• EXCERPT TO READ:
:::::
So, how exactly these different ways of getting sub arguments are useful?

    sub add1 {
        my ($arg1, $arg2) = @_;
        $arg1 + $arg2;
    }

    sub add2 {
        my $arg1 = shift;
        # possibly two screens of dense code here, then
        my $arg2 = shift;
        $arg1 + $arg2;
    }

    sub add3 {
        $_[0] + $_[1]
    }

    # There may be some other ways to extract arguments 
    #  that I am not aware of.
    # It's possible to combine any of the methods!
And this is just argument access, one of the core language primitives.
> So, how exactly these different ways of getting sub arguments are useful?

Because in the second (add2), you might do something interesting with the second (or third) arguments depending on the first. You might have optional arguments. Your arguments might be a list of items you don't know the size of. It allows you to develop what you need out of the extensible core mechanism. Modules can and have built on that.

> # There may be some other ways to extract arguments

There are. Now you can just do

    sub add( $arg1, $arg2 ) {
        $arg1 + $arg2;
    }
My personal favorite is to use Function::Parameters[1]

    fun add( Num $arg1, Num $arg2 ) {
        $arg1 + $arg2;
    }
which allows named params, type constraints (runtime), default params, etc.
:::::
• LISTED ENTRIES:
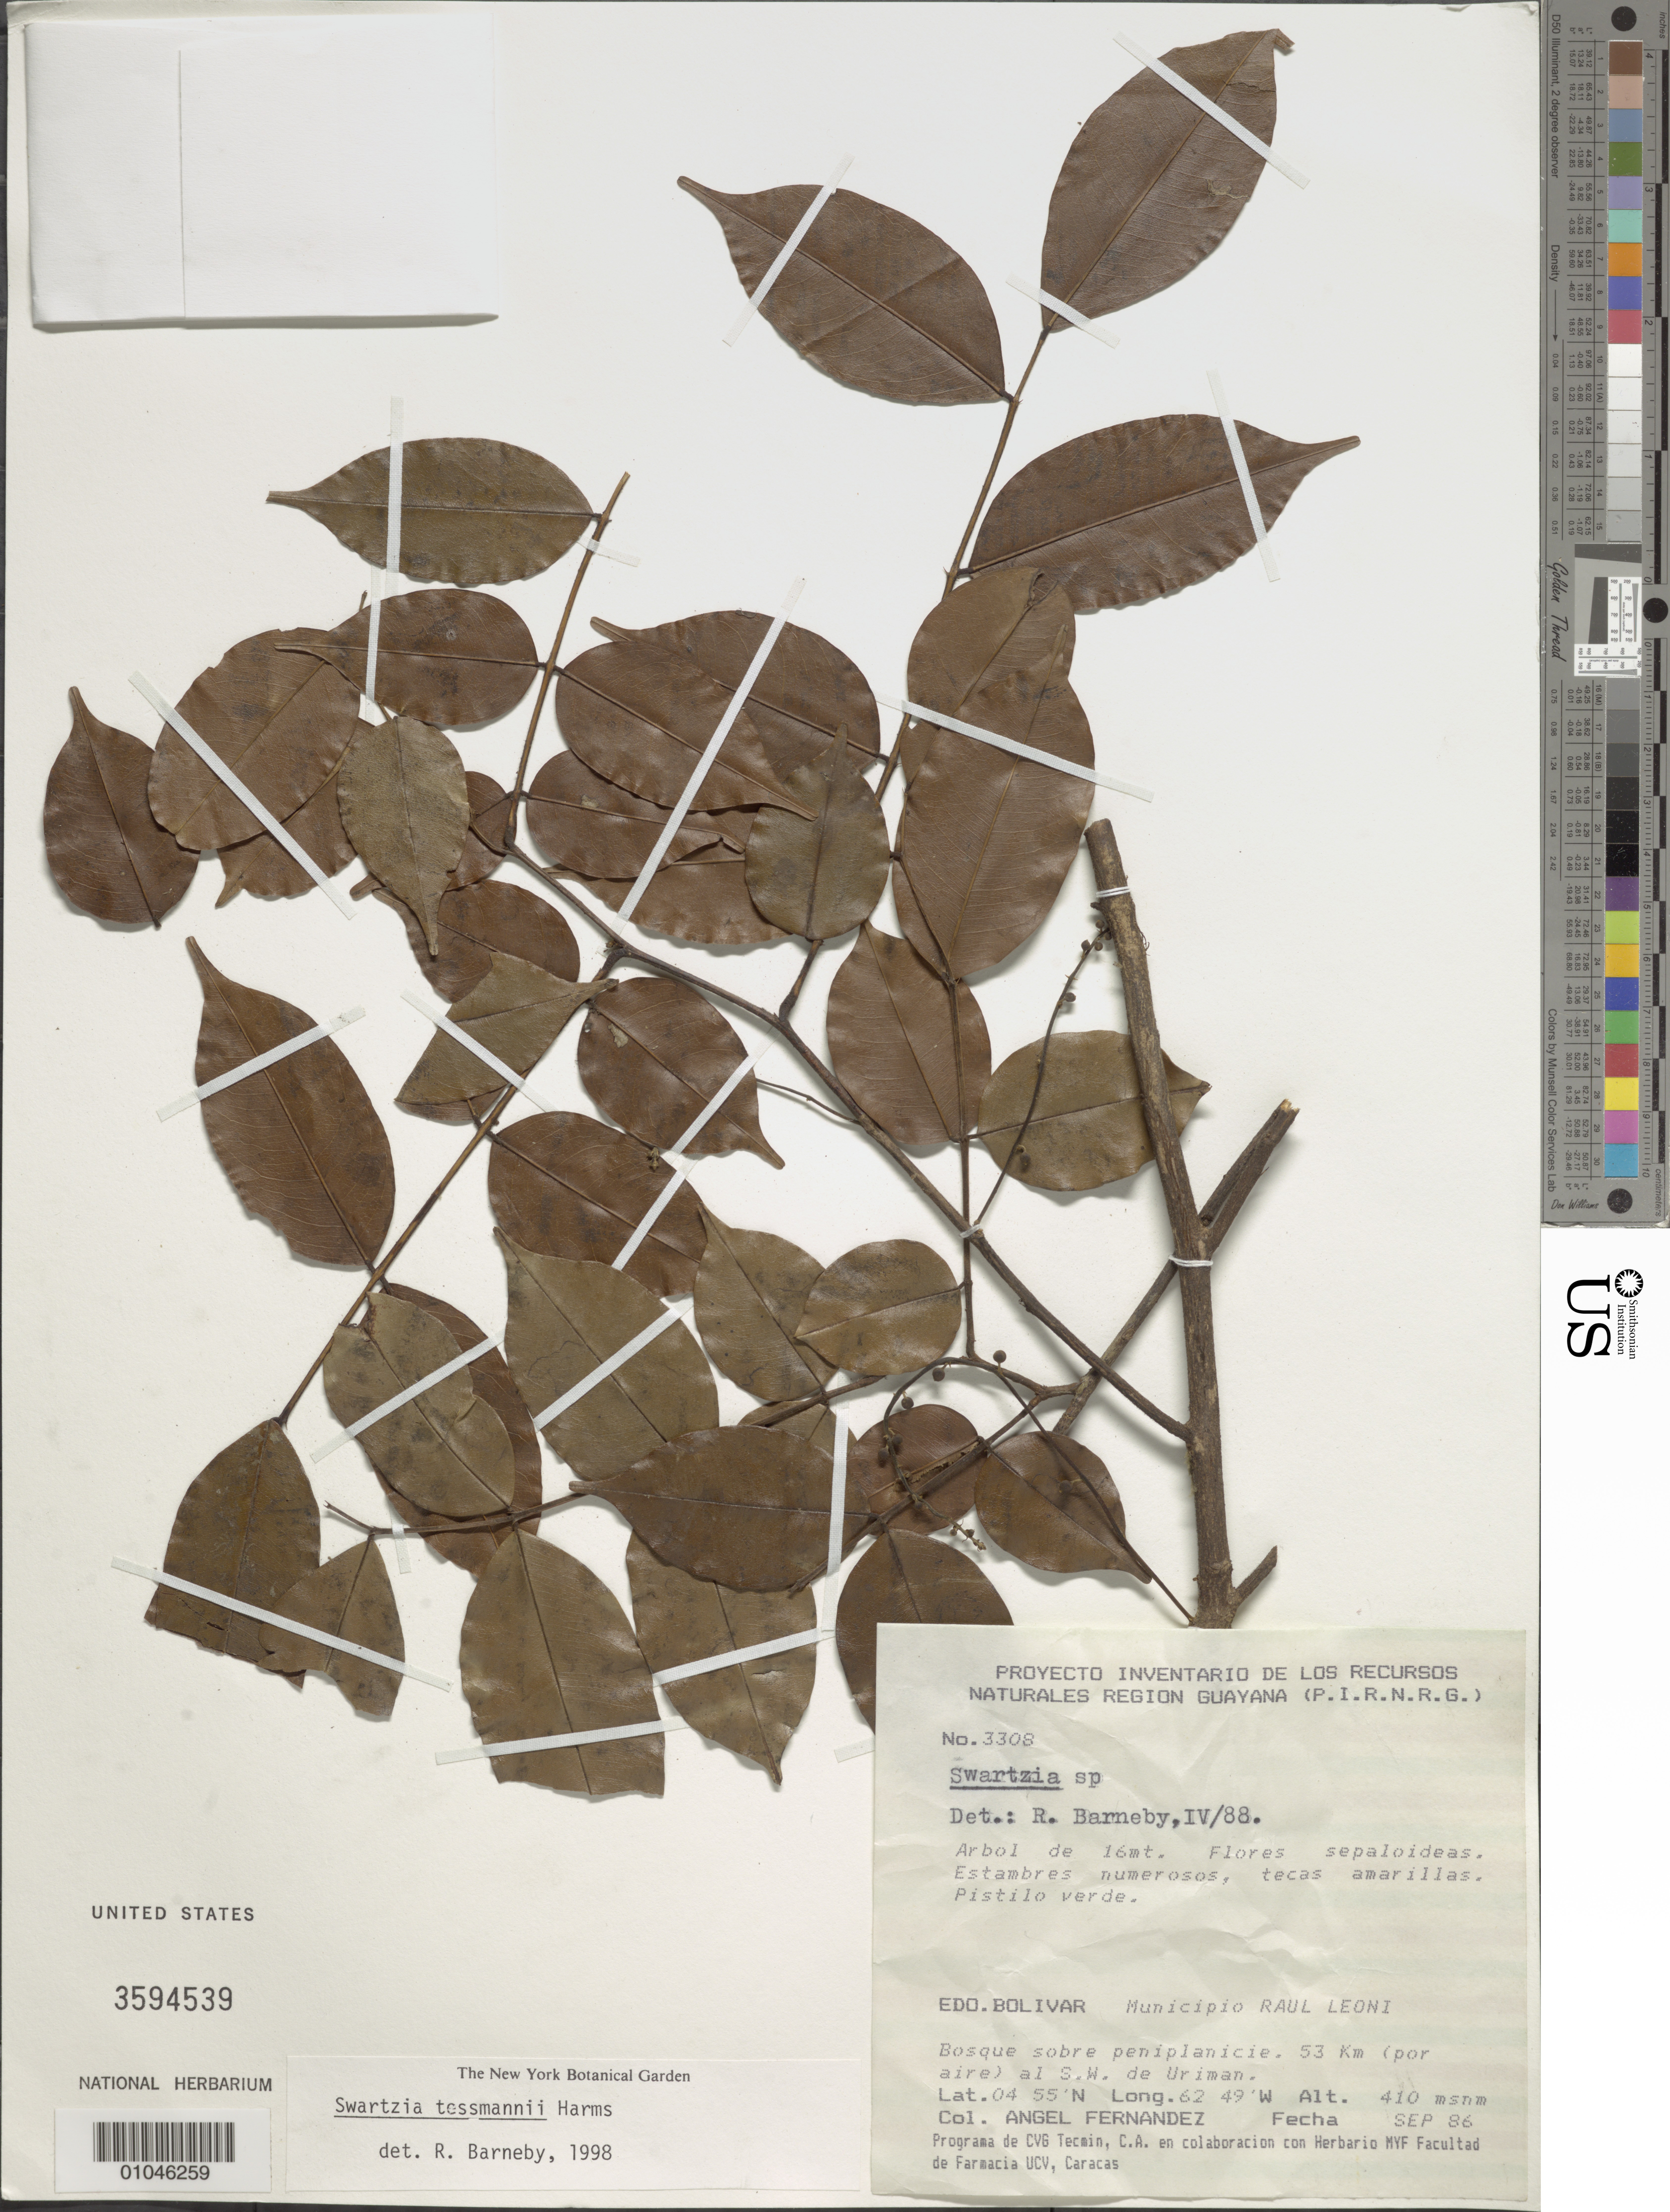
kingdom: Plantae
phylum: Tracheophyta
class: Magnoliopsida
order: Fabales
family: Fabaceae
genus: Swartzia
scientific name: Swartzia tessmannii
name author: Harms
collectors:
:::::
• TASK INSTRUCTIONS: Continue the discussion of Perl subroutine arguments above, starting after its last sentence.

• IN RESPONSE:
1: https://metacpan.org/pod/Function::Parameters

I cannot imagine any way of practical (ab)using this flexibility that could not be covered in Python with its only way of handling arguments.
To be a bit pedantic, these are not different ways to get a sub arguments, but accessing an array in different ways ("default array" in this case). If I understand this correctly, your criticism is aimed at how the core language makes arguments available to a sub body, in the default array.

The first example uses the explicitly named default array @_. This is a common pattern, and easy to read.

The second one omits the "default". Note that whilst it is possible to write some dense code between the $arg1 and $arg2, it won't work as expected if the dense code bit has array access - ie., the default array can change in the code.

The third example uses the typical sigils for accessing individual elements within an array (default or otherwise).

I wish the core language had saner defaults, but over time, I've seen some reasonable uses for the different styles:

1. General subs, the same as you example

2. shift removes the first element of the array and returns it. This can make the code more readable in certain cases:

  use Params::Validate 'validate';
  sub add2 {
    my $self = shift;
    my $args = validate (@_, { ... } ); 
  }
3. Slightly less verbose code, for simple one-liners and/or anonymous functions:

  my $calc_functions = {
    'add' => sub { $_[0] + $_[1] },
    'subtract' => sub { $_[0] - $_[1] },
    ...
  };
  my $func = 'add';
  $calc_functions->{$func}->($args);
The significant part of argument handling in Perl5 is that @_ is a list of aliases to the arguments. You usually see add1 or add2 style argument processing because nice named arguments that are a copies of the function parameters.

add3 shows how to access the aliased arguments directly.

  # break the aliasing of @_ and make undef into 0.
  sub undef_to_zero { @_ = map { $_ // 0 } @_; }

  sub math_stuff {
    # call with identical @_
    &undef_to_zero;
    # Do math without undef warnings.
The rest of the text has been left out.